## PROBLEM TO SOLVE
Arrange every line of text in the listing below as a Markdown table with the columns "No." and "Line", numbering the rows in order and skipping blank lines. Leave the pictures out.

---------- RECORDS FOR PROCESSING

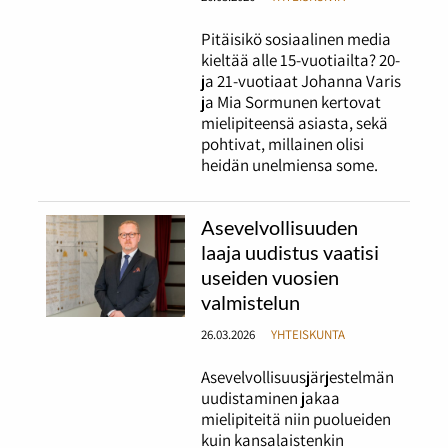
Pitäisikö sosiaalinen media
kieltää alle 15-vuotiailta? 20-
ja 21-vuotiaat Johanna Varis
ja Mia Sormunen kertovat
mielipiteensä asiasta, sekä
pohtivat, millainen olisi
heidän unelmiensa some.
Asevelvollisuuden
laaja uudistus vaatisi
useiden vuosien
valmistelun
26.03.2026
YHTEISKUNTA
Asevelvollisuusjärjestelmän
uudistaminen jakaa
mielipiteitä niin puolueiden
kuin kansalaistenkin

--------------------

## EXPECTED ANSWER
| No. | Line |
|---|---|
| 1 | Pitäisikö sosiaalinen media |
| 2 | kieltää alle 15-vuotiailta? 20- |
| 3 | ja 21-vuotiaat Johanna Varis |
| 4 | ja Mia Sormunen kertovat |
| 5 | mielipiteensä asiasta, sekä |
| 6 | pohtivat, millainen olisi |
| 7 | heidän unelmiensa some. |
| 8 | Asevelvollisuuden |
| 9 | laaja uudistus vaatisi |
| 10 | useiden vuosien |
| 11 | valmistelun |
| 12 | 26.03.2026 |
| 13 | YHTEISKUNTA |
| 14 | Asevelvollisuusjärjestelmän |
| 15 | uudistaminen jakaa |
| 16 | mielipiteitä niin puolueiden |
| 17 | kuin kansalaistenkin |